Task directions -> In the records below, count every line that contains the word "será" and report only the total.

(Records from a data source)
______________________________
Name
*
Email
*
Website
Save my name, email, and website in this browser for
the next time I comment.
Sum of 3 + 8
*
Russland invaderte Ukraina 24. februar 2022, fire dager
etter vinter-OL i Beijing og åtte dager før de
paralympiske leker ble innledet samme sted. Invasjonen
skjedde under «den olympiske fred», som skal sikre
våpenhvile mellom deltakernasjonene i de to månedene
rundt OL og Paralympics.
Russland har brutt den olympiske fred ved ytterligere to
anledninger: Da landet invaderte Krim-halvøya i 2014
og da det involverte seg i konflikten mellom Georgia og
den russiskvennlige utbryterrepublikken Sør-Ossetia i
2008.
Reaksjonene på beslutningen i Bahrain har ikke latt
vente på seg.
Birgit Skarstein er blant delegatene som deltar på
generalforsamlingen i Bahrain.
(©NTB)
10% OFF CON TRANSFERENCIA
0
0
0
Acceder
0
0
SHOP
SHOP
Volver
______________________________
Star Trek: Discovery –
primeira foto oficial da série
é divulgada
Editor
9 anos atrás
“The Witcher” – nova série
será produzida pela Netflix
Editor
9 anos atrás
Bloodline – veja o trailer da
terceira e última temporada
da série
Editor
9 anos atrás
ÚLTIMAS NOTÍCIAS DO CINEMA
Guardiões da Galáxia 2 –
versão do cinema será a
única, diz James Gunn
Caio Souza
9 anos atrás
______________________________
Written response -> 2